Since January, Gilbert has used her social media accounts to share with her hundreds of thousands of followers how she is coming to terms with life without her partner. One post detailed the memorial bench Elias requested Gilbert erect in her honour in their local park. Another shared Gilbert’s decision to record voice notes to Elias directly into her phone whenever she felt the need to speak to her. Another was a simple ode to the cheering powers of a rainbow.

Today, Gilbert has turned to social media again, this time to write about the importance of female friendship both in the peaks and the troughs of her life.

“Last week I was feeling sick and sad, which can often happen in November in the Northeast of these United States,” Gilbert wrote. “So I got in my car with my dog and we drove to my friend Martha Beck’s house so that we could take refuge on her couch. As soon as I dropped my head into Martha’s lap, I started to heal.”

In the image, Gilbert is seen resting in her friend, the author Martha Beck’s, lap, wrapped in a blanket while her dog Chunky rests beside her. The image is one of familiarity and togetherness that speaks of the kind of intimate relationship that doesn’t require any words at all. 

“I love this photo because it reminds me that I’m lucky enough to have friends who will always take me in, no matter what my condition may be,” Gilbert noted. “I’ve bounced around the world so much, and lived in so many places, and changed my life so many times. Over the years, I’ve come to realise that ‘home’ is not a geographical place for me, but – more often – a person.” 

Over the past few weeks, Gilbert has been posting images of some of her closest friends to her Instagram. Recently, the author spent a few weeks in Europe and caught up with some of the people she became close with while living in Rome during the ‘Eat’ portion of Eat Pray Love.

People like Elizabeth, the woman who fed Gilbert her first stuffed zucchini flower in the early chapters of Eat Pray Love and “the famous” Giovanni, Gilbert’s handsome Italian language partner whom you might remember from the cheeky opening line of Eat Pray Love: “I wish Giovanni would kiss me.” 

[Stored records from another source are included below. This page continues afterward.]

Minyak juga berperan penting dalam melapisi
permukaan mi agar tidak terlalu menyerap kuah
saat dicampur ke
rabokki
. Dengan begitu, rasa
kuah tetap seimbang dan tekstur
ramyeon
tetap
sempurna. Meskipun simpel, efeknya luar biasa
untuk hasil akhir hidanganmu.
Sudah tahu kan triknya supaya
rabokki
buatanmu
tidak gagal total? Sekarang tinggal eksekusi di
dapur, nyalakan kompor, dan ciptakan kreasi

“Oh, but there are so many reasons why this would be a terrible idea,” Gilbert went on to write in the first chapter of the book. “To begin with, Giovanni is ten years younger than I am, and — like most Italian guys in their twenties — he still lives with his mother. These facts alone make him an unlikely romantic partner for me, given that I am a professional American woman in my mid-thirties, who has just come through a failed marriage and a devastating, interminable divorce, followed immediately by a passionate love affair that ended in sickening heartbreak.” 

As she has been catching up with far flung pals recently, Gilbert seems to be in the moment when she wants to muse on the power of friendship in her life. 

“My friends are my home,” she noted in the Instagram post with Beck and her dog. “And thus I can honestly say: I have homes all over the world. I am deeply, heartbreakingly grateful… Love to you all.”

Gilbert’s right: when loved and nurtured and cared for, our friends are our homes. And how lucky are we all to have so many beautiful ones?